一方、塩野氏は、やや異なる観点から意見を述べ、この問いは、犯罪が起こったときに電話やネットを規制するかという議論と同じで、つきつめると人間にとっての善悪は何かに至り、目的次第である。規制は、規制者の意図・権力と切り離せず、規制する側は人工知能を使う、される側は使わないということもあり得ると論じた。
Q3. 人工知能の社会との関わりにおいて、人工知能の発展のために倫理委員として最も重要なことは?
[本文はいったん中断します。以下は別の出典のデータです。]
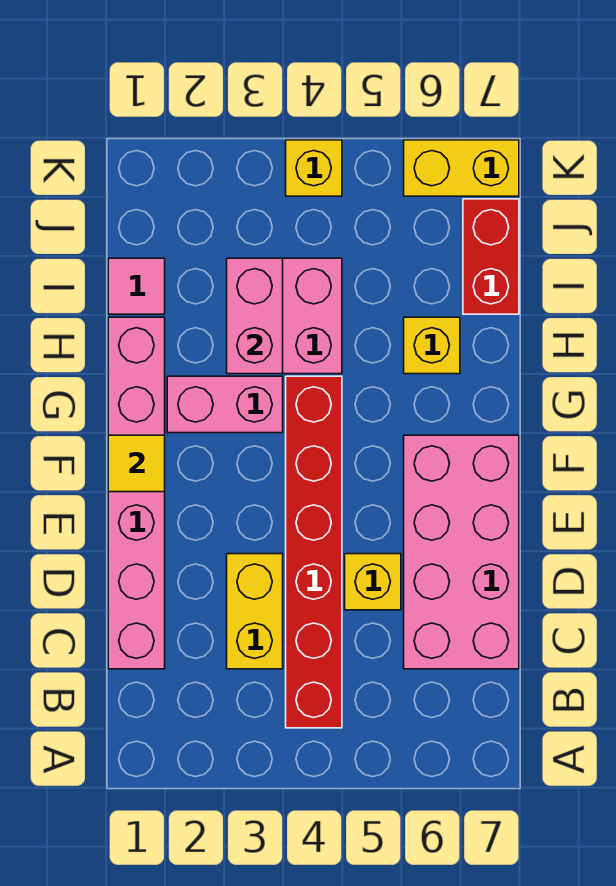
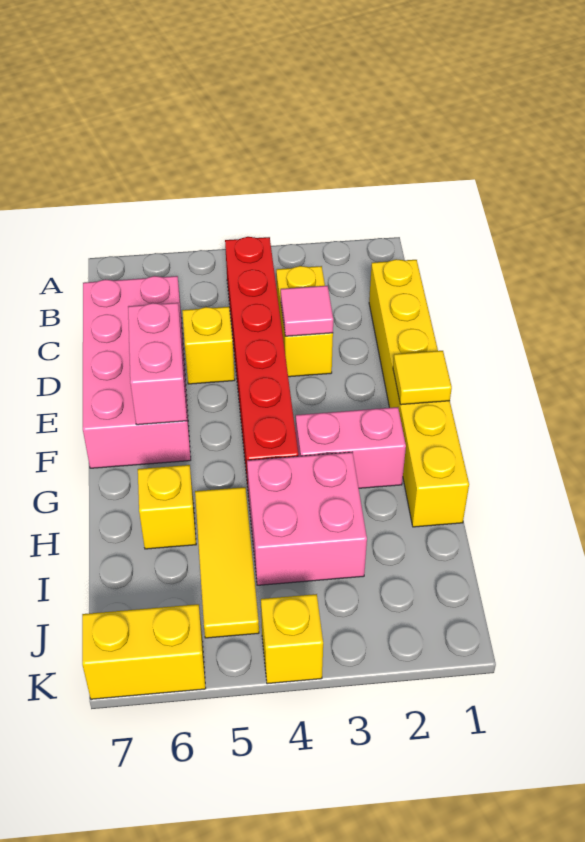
pink brick C1:H1 level 1 -> yellow brick C1:H1 level 1
pink brick H3:I3 level 2 -> pink brick E6:F6 level 2
none -> yellow tile H5:J5 level 1
pink tile I1 level 1 -> pink tile D3 level 2
red brick I7:J7 level 1 -> none

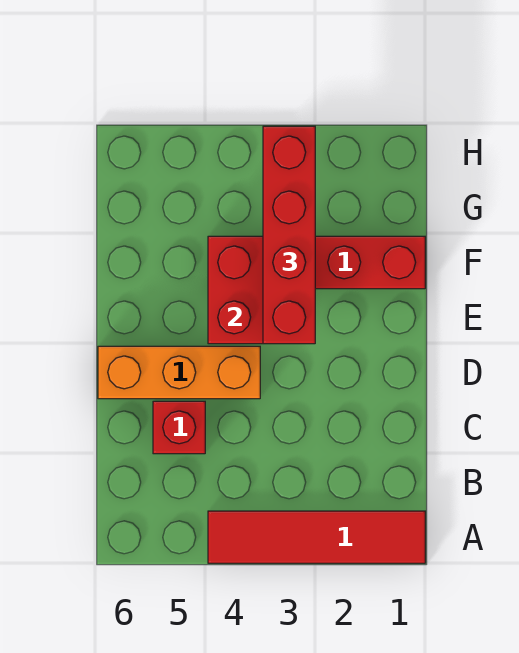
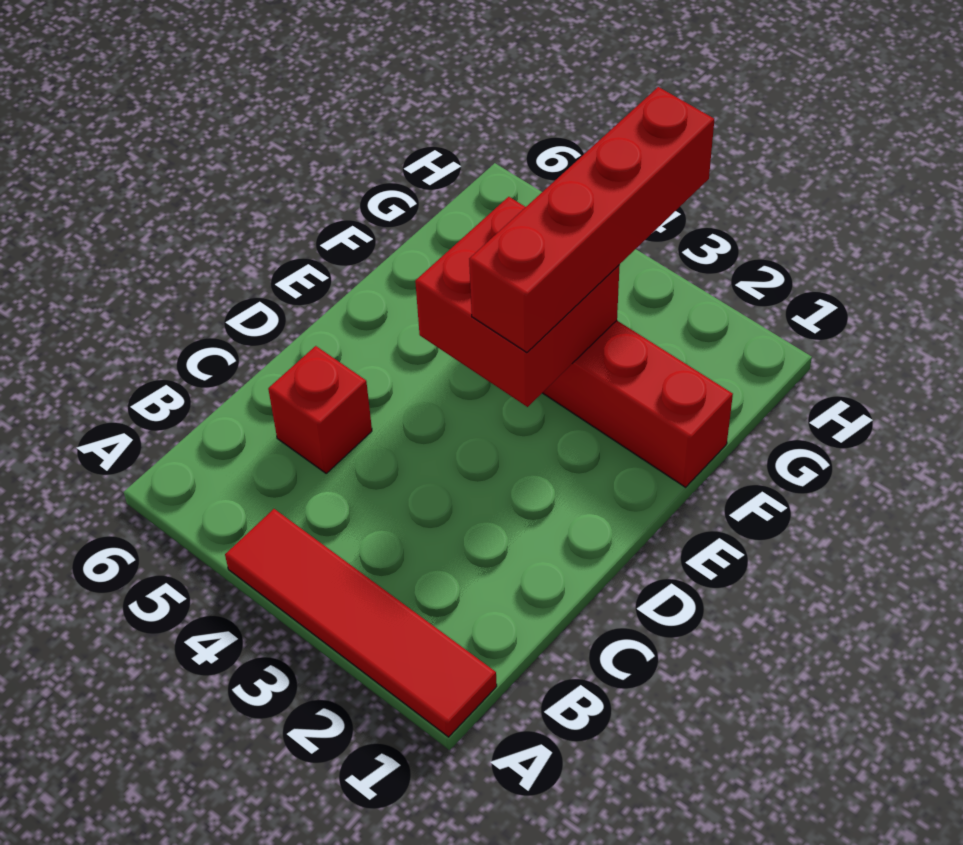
orange brick D4:D6 level 1 -> none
最後の質問は、倫理委員会の役割に関わるものである。山川氏は、人類の存続のための科学的な発展に対して、人工知能を役立てる側面から考えたい、栗原氏は、(現状の)人間から見たときにどう見えるかが重要である、服部氏は、人文系や社会と対話しながら人工知能技術は怖くないことを伝えていきたいとそれぞれ述べた。塩野氏は、特に、人工知能を使える人・使えない人というAI格差についても考えたいとのことであった。
社会と人工知能の健全な関係性という観点からの意見も出された。長谷氏は、いかに社会とコミュニケーションをとっていき、人工知能のインパクトを受け入れやすい形にしていくかが重要であると述べた。松原氏は、人間がどのようなコンプレックスをもっているかを踏まえ、人間と人工知能の接点の調整をきちんとすべき、西田氏は、学会として、人工知能の可能性やメリット・デメリットを具体的に書き出して共有できるようにすることが重要であるとの意見であった。
武田氏は、この先20年くらいは自らを設計する人工知能が出現するという事態は起こらず、人工知能には設計者がいるはずで、設計者の倫理をきちんと考えるべきだ、特に人工物は淘汰の過程を経ていないので悪さをしてしまう可能性があることも意識すべきと述べた。
3つの質問を通じ、会場からも多くの質問が出て、活気のあるセッションとなった。人工知能と社会とのあり方に対する最初の議論としてはよい形であった。今後、継続的にこうした議論を続けていく必要があるだろう。